___ Supplied material ___
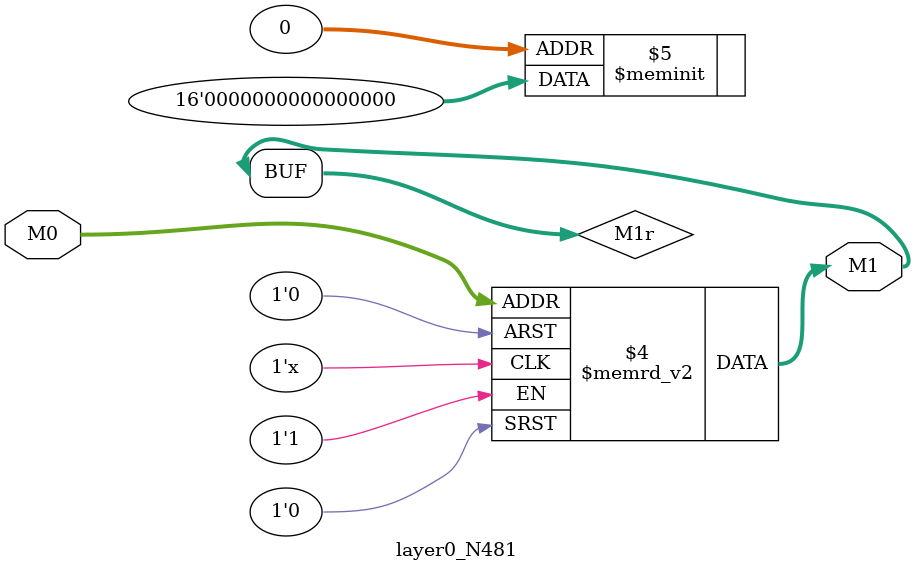
<source format=v>
module layer0_N481 ( input [2:0] M0, output [1:0] M1 );

	(*rom_style = "distributed" *) reg [1:0] M1r;
	assign M1 = M1r;
	always @ (M0) begin
		case (M0)
			3'b000: M1r = 2'b00;
			3'b100: M1r = 2'b00;
			3'b010: M1r = 2'b00;
			3'b110: M1r = 2'b00;
			3'b001: M1r = 2'b00;
			3'b101: M1r = 2'b00;
			3'b011: M1r = 2'b00;
			3'b111: M1r = 2'b00;

		endcase
	end
endmodule

</source>
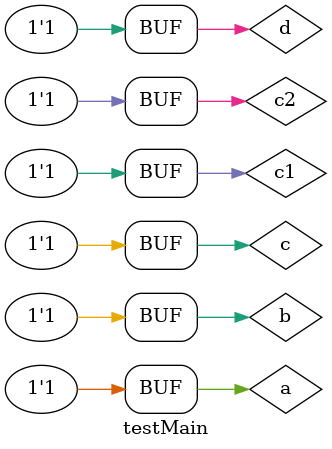
<source format=v>

module circEx34(output ac, output bd, input a, input b, input c, input d, input C1, input C2);
	
	wire o1, no1, x1, xo1, o2, no2, x2, xo2; 
	wire n1, n2, n3, n4, n5, n6, n7, n8; 
	wire s0, s1, s2, s3, s4, s5, s6, s7; 
	
	or	   O1  (o1, a, c);	
	nor   NO1 (no1, a, c);
	xor	XO1 (x1, a, c);
	xnor  XNO1(xo1, a, c);
	
	or	   O2  (o2, b, d);	
	nor   NO2 (no2, b, d);
	xor	XO2 (x2, b, d);
	xnor  XNO2(xo2, b, d);
	
	not 	N1(n1, C1);
	not 	N2(n2, C2);
	not 	N3(n3, C1);
	not 	N4(n4, C2);
	not 	N5(n5, C1);
	not 	N6(n6, C2);
	not 	N7(n7, C1);
	not 	N8(n8, C2);
	
	and 	A1(s0, o1, n1, n2);
	and 	A2(s1, no1, n3, C2);	
	and 	A3(s2, x1, C1, n4);
	and 	A4(s3, xo1, C1, C2);
	and 	A5(s4, o2, n5, n6);
	and 	A6(s5, no2, n7, C2);	
	and 	A7(s6, x2, C1, n8);
	and 	A8(s7, xo2, C1, C2);
	
	or		OR1(ac, s0, s1, s2, s3);
	or		OR2(bd, s4, s5, s6, s7);
	
endmodule

// ---------------------------------
// -- Modulo testador
// ---------------------------------
module testMain; 
// --------------------------------- definir dados 
	reg 	a, b, c, d;
	reg 	c1, c2;
	wire 	s0, s1;
	
// --------------------------------- instanciando
	circEx34 C1(s0, s1, a, b, c, d, c1, c2);
	
// --------------------------------- inicializacao
	initial begin:start
		a = 0;
		b = 0;
		c = 0;
		d = 0;
		c1 = 0;
		c2 = 0;  
	end 
// --------------------------------- parte principal 
	initial begin 
		$display("Exemplo0034 - Sad - 440265"); 
		$display("Test LU's module");
		$display("Switch = 00 -> OR");
		$monitor(" %b%b   %b%b = OR -> %b%b", a, b, c, d, s0, s1); 
		
	// --------------------------------- projetar testes do modulo 
		#1
		a = 0; b = 0; c = 0; d = 0; c1 = 0; c2 = 0;
		#1
		a = 0; b = 0; c = 0; d = 1; c1 = 0; c2 = 0;
		#1
		a = 0; b = 0; c = 1; d = 0; c1 = 0; c2 = 0;
		#1
		a = 0; b = 0; c = 1; d = 1; c1 = 0; c2 = 0;
		#1
		a = 0; b = 1; c = 0; d = 0; c1 = 0; c2 = 0;
		#1
		a = 0; b = 1; c = 0; d = 1; c1 = 0; c2 = 0;
		#1
		a = 0; b = 1; c = 1; d = 0; c1 = 0; c2 = 0;
		#1
		a = 0; b = 1; c = 1; d = 1; c1 = 0; c2 = 0;
		#1
		a = 1; b = 0; c = 0; d = 0; c1 = 0; c2 = 0;
		#1
		a = 1; b = 0; c = 0; d = 1; c1 = 0; c2 = 0;
		#1
		a = 1; b = 0; c = 1; d = 0; c1 = 0; c2 = 0;
		#1
		a = 1; b = 0; c = 1; d = 1; c1 = 0; c2 = 0;
		#1
		a = 1; b = 1; c = 0; d = 0; c1 = 0; c2 = 0;
		#1
		a = 1; b = 1; c = 0; d = 1; c1 = 0; c2 = 0;
		#1
		a = 1; b = 1; c = 1; d = 0; c1 = 0; c2 = 0;
		#1
		a = 1; b = 1; c = 1; d = 1; c1 = 0; c2 = 0;
		#1
		a = 0; b = 0; c = 0; d = 0; c1 = 0; c2 = 1;
		
		$display("-----------------------");
		$display("Switch = 01 -> NOR");
		$monitor(" %b%b   %b%b = NOR -> %b%b ", a, b, c, d, s0, s1);
		#1
		a = 0; b = 0; c = 0; d = 1; c1 = 0; c2 = 1;
		#1
		a = 0; b = 0; c = 1; d = 0; c1 = 0; c2 = 1;
		#1
		a = 0; b = 0; c = 1; d = 1; c1 = 0; c2 = 1;
		#1
		a = 0; b = 1; c = 0; d = 0; c1 = 0; c2 = 1;
		#1
		a = 0; b = 1; c = 0; d = 1; c1 = 0; c2 = 1;
		#1
		a = 0; b = 1; c = 1; d = 0; c1 = 0; c2 = 1;		
		#1
		a = 0; b = 1; c = 1; d = 1; c1 = 0; c2 = 1;
		#1
		a = 1; b = 0; c = 0; d = 0; c1 = 0; c2 = 1;
		#1
		a = 1; b = 0; c = 0; d = 1; c1 = 0; c2 = 1;
		#1
		a = 1; b = 0; c = 1; d = 0; c1 = 0; c2 = 1;
		#1
		a = 1; b = 0; c = 1; d = 1; c1 = 0; c2 = 1;
		#1
		a = 1; b = 1; c = 0; d = 0; c1 = 0; c2 = 1;
		#1
		a = 1; b = 1; c = 0; d = 1; c1 = 0; c2 = 1;
		#1
		a = 1; b = 1; c = 1; d = 0; c1 = 0; c2 = 1;
		#1
		a = 1; b = 1; c = 1; d = 1; c1 = 0; c2 = 1;
		#1
		a = 0; b = 0; c = 0; d = 0; c1 = 1; c2 = 0;
		
		$display("-----------------------");
		$display("Switch = 10 -> XOR");
		$monitor(" %b%b   %b%b = XOR -> %b%b ", a, b, c, d, s0, s1);
		#1
		a = 0; b = 0; c = 0; d = 1; c1 = 1; c2 = 0;
		#1
		a = 0; b = 0; c = 1; d = 0; c1 = 1; c2 = 0;
		#1
		a = 0; b = 0; c = 1; d = 1; c1 = 1; c2 = 0;
		#1
		a = 0; b = 1; c = 0; d = 0; c1 = 1; c2 = 0;
		#1
		a = 0; b = 1; c = 0; d = 1; c1 = 1; c2 = 0;
		#1
		a = 0; b = 1; c = 1; d = 0; c1 = 1; c2 = 0;		
		#1
		a = 0; b = 1; c = 1; d = 1; c1 = 1; c2 = 0;
		#1
		a = 1; b = 0; c = 0; d = 0; c1 = 1; c2 = 0;
		#1
		a = 1; b = 0; c = 0; d = 1; c1 = 1; c2 = 0;
		#1
		a = 1; b = 0; c = 1; d = 0; c1 = 1; c2 = 0;
		#1
		a = 1; b = 0; c = 1; d = 1; c1 = 1; c2 = 0;
		#1
		a = 1; b = 1; c = 0; d = 0; c1 = 1; c2 = 0;
		#1
		a = 1; b = 1; c = 0; d = 1; c1 = 1; c2 = 0;
		#1
		a = 1; b = 1; c = 1; d = 0; c1 = 1; c2 = 0;
		#1
		a = 1; b = 1; c = 1; d = 1; c1 = 1; c2 = 0;
		#1
		a = 0; b = 0; c = 0; d = 0; c1 = 1; c2 = 1;
		
		$display("-----------------------");
		$display("Switch = 11 -> XNOR");
		$monitor(" %b%b   %b%b = XNOR -> %b%b ", a, b, c, d, s0, s1);
		#1
		a = 0; b = 0; c = 0; d = 1; c1 = 1; c2 = 1;
		#1
		a = 0; b = 0; c = 1; d = 0; c1 = 1; c2 = 1;
		#1
		a = 0; b = 0; c = 1; d = 1; c1 = 1; c2 = 1;
		#1
		a = 0; b = 1; c = 0; d = 0; c1 = 1; c2 = 1;
		#1
		a = 0; b = 1; c = 0; d = 1; c1 = 1; c2 = 1;
		#1
		a = 0; b = 1; c = 1; d = 0; c1 = 1; c2 = 1;		
		#1
		a = 0; b = 1; c = 1; d = 1; c1 = 1; c2 = 1;
		#1
		a = 1; b = 0; c = 0; d = 0; c1 = 1; c2 = 1;
		#1
		a = 1; b = 0; c = 0; d = 1; c1 = 1; c2 = 1;
		#1
		a = 1; b = 0; c = 1; d = 0; c1 = 1; c2 = 1;
		#1
		a = 1; b = 0; c = 1; d = 1; c1 = 1; c2 = 1;
		#1
		a = 1; b = 1; c = 0; d = 0; c1 = 1; c2 = 1;
		#1
		a = 1; b = 1; c = 0; d = 1; c1 = 1; c2 = 1;
		#1
		a = 1; b = 1; c = 1; d = 0; c1 = 1; c2 = 1;
		#1
		a = 1; b = 1; c = 1; d = 1; c1 = 1; c2 = 1;
	end 
endmodule // -- test_f4 
</source>
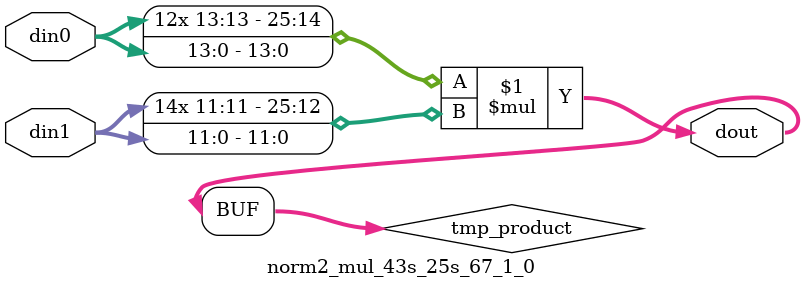
<source format=v>

`timescale 1 ns / 1 ps

 module norm2_mul_43s_25s_67_1_0(din0, din1, dout);
parameter ID = 1;
parameter NUM_STAGE = 0;
parameter din0_WIDTH = 14;
parameter din1_WIDTH = 12;
parameter dout_WIDTH = 26;

input [din0_WIDTH - 1 : 0] din0; 
input [din1_WIDTH - 1 : 0] din1; 
output [dout_WIDTH - 1 : 0] dout;

wire signed [dout_WIDTH - 1 : 0] tmp_product;



























assign tmp_product = $signed(din0) * $signed(din1);








assign dout = tmp_product;





















endmodule

</source>
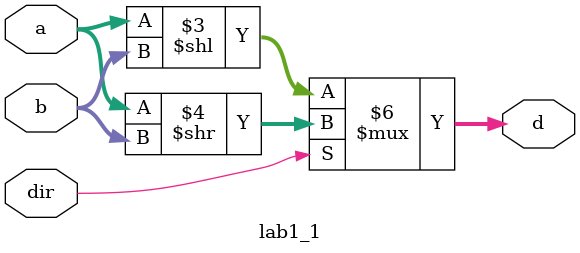
<source format=v>
`timescale 1ns/100ps

module lab1_1 (a, b, dir, d);
    input [3:0] a;
    input [1:0] b;
    input dir;
    output reg [3:0] d;

    always @(*) begin
        if(dir == 0) d = a << b;
        else d = a >> b;
    end
endmodule
</source>
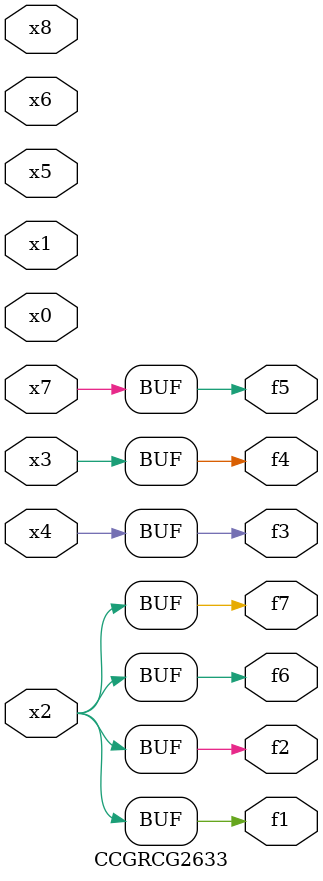
<source format=v>
module CCGRCG2633(
	input x0, x1, x2, x3, x4, x5, x6, x7, x8,
	output f1, f2, f3, f4, f5, f6, f7
);
	assign f1 = x2;
	assign f2 = x2;
	assign f3 = x4;
	assign f4 = x3;
	assign f5 = x7;
	assign f6 = x2;
	assign f7 = x2;
endmodule

</source>
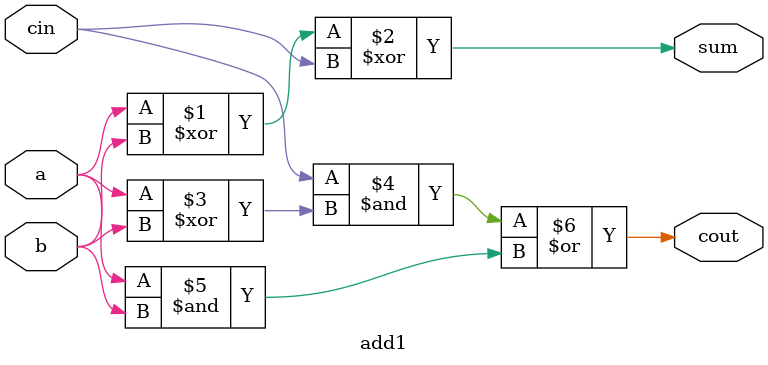
<source format=v>
module top_module(
    input [31:0] a,
    input [31:0] b,
    output [31:0] sum
);

    wire cout1,cout2;
    add16 instance1(a[15:0],b[15:0],0,sum[15:0],cout1);
    add16 instance2(a[31:16],b[31:16],cout1,sum[31:16],cout2);
endmodule



module add1 ( 
    input a, 
    input b, 
    input cin,   
    output sum, cout
);
    assign sum = a ^ b ^ cin;
    assign cout = (cin & (a ^ b)) | (a & b);

endmodule
</source>
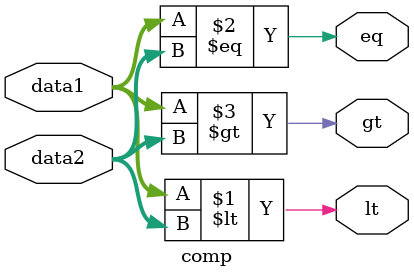
<source format=v>

module comp(lt,gt,eq,data1,data2);
  input [15:0] data1,data2;
  output lt,eq,gt;
  
  assign lt=data1<data2;
  assign eq=data1==data2;
  assign gt=data1>data2;
endmodule

</source>
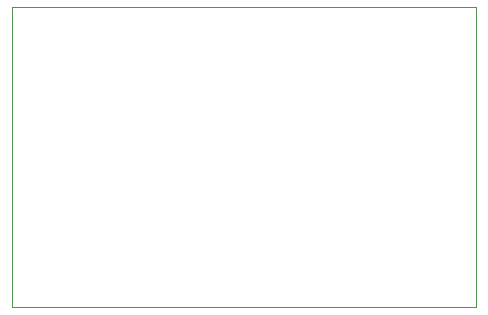
<source format=gbr>
G75*
G70*
%OFA0B0*%
%FSLAX24Y24*%
%IPPOS*%
%LPD*%
%AMOC8*
5,1,8,0,0,1.08239X$1,22.5*
%
%ADD10C,0.0000*%
D10*
X000181Y000105D02*
X000181Y010105D01*
X015674Y010105D01*
X015674Y000105D01*
X000181Y000105D01*
M02*

</source>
___
• [To do] All that should be written out is the stretch of lines above between the one holding "wire n1, n2, n3, n4, n5, n6, n7, n8;" and the one holding "XNO2(xo2, b, d);", inclusive, exactly as given.

• [Solved exercise]
	wire n1, n2, n3, n4, n5, n6, n7, n8; 
	wire s0, s1, s2, s3, s4, s5, s6, s7; 
	
	or	   O1  (o1, a, c);	
	nor   NO1 (no1, a, c);
	xor	XO1 (x1, a, c);
	xnor  XNO1(xo1, a, c);
	
	or	   O2  (o2, b, d);	
	nor   NO2 (no2, b, d);
	xor	XO2 (x2, b, d);
	xnor  XNO2(xo2, b, d);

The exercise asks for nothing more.